/---

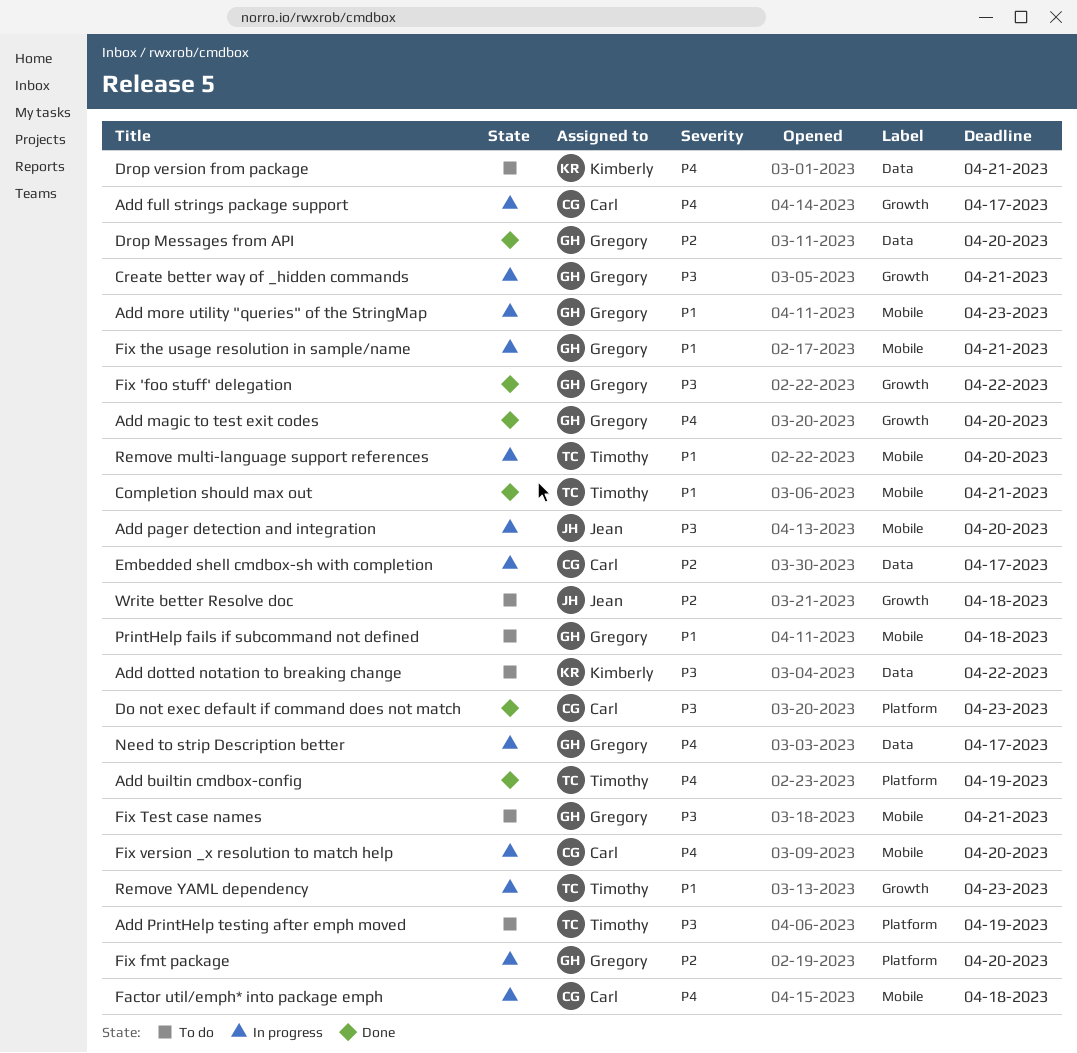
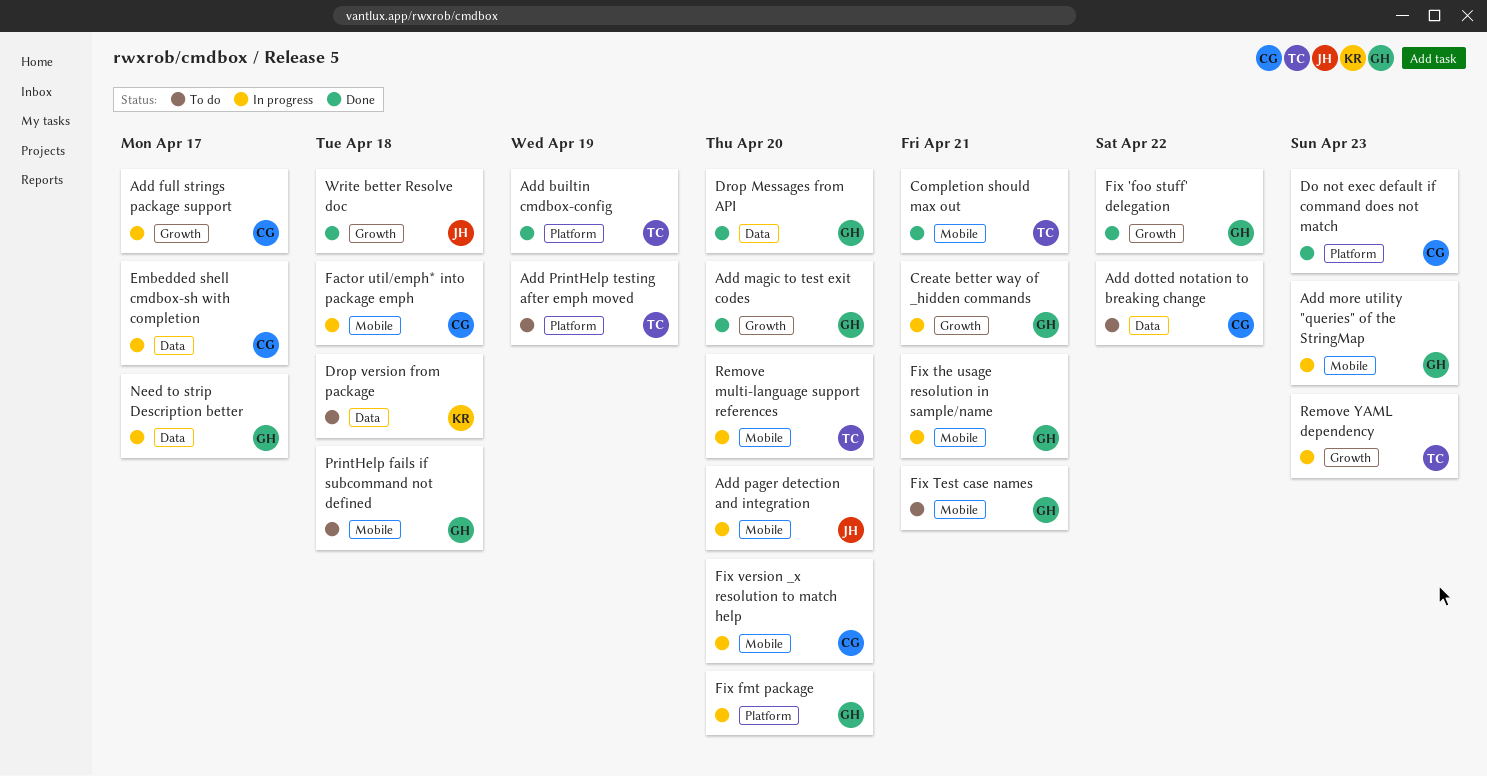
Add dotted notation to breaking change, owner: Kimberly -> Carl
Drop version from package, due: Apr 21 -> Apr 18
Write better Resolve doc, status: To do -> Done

\---
/---

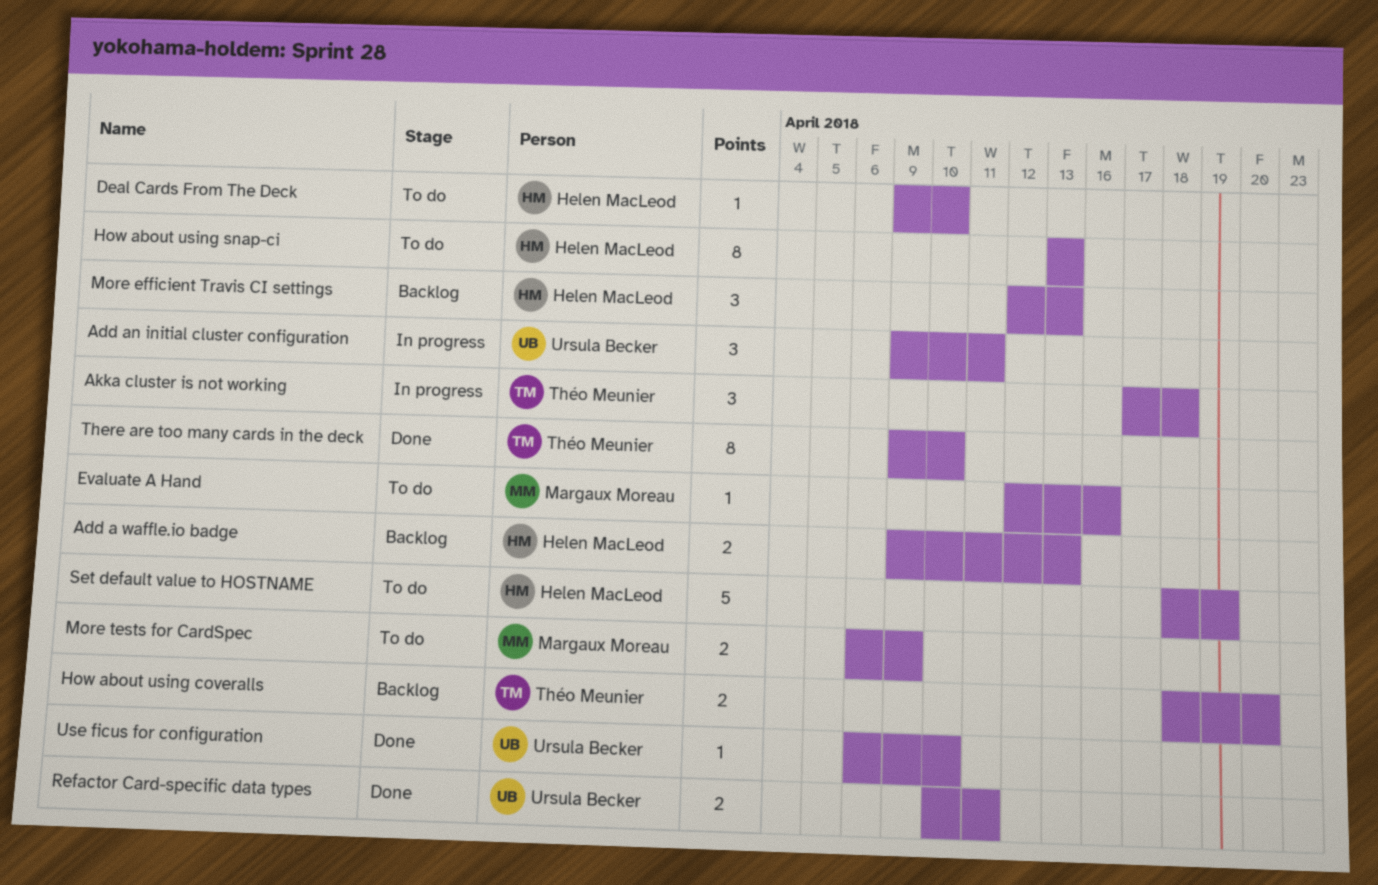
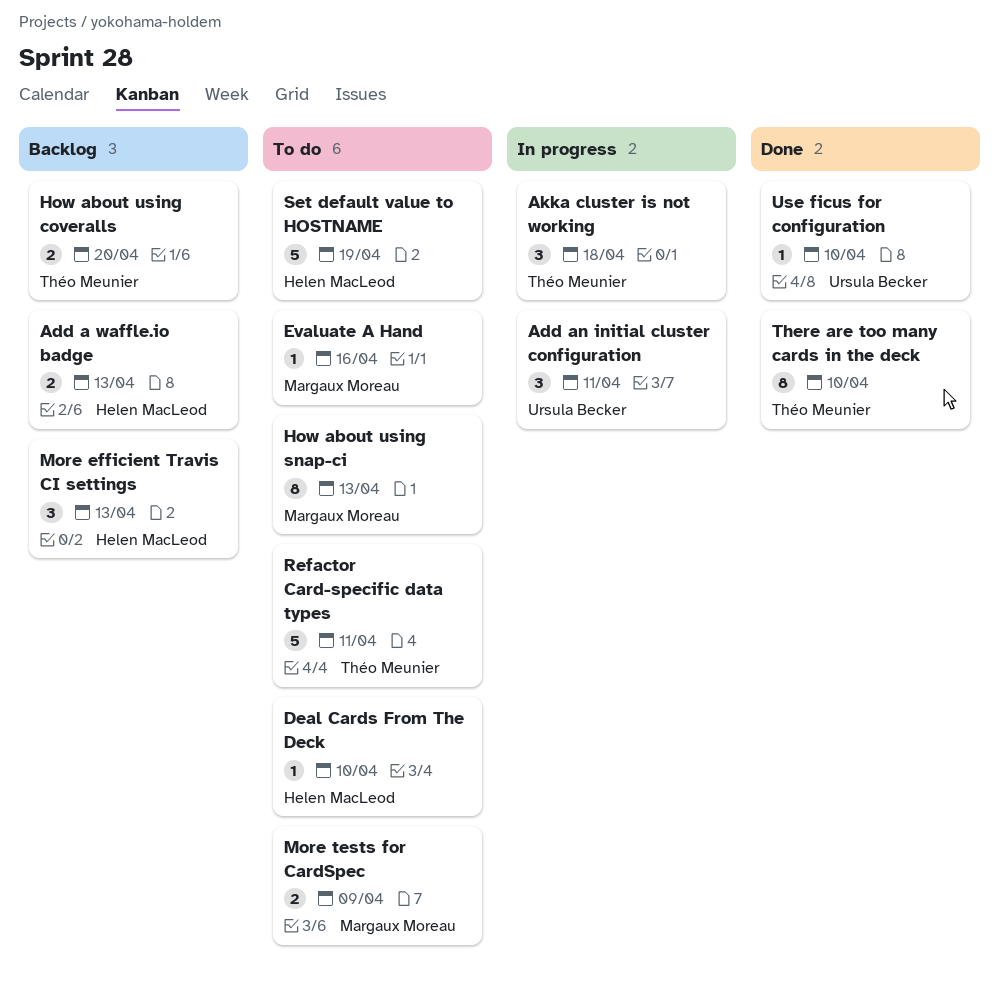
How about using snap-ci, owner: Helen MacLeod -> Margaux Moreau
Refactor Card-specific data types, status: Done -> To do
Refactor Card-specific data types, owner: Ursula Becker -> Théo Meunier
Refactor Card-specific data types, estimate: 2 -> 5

\---

Pull together all lines from the data that mention the word "types".

Refactor Card-specific data types, status: Done -> To do
Refactor Card-specific data types, owner: Ursula Becker -> Théo Meunier
Refactor Card-specific data types, estimate: 2 -> 5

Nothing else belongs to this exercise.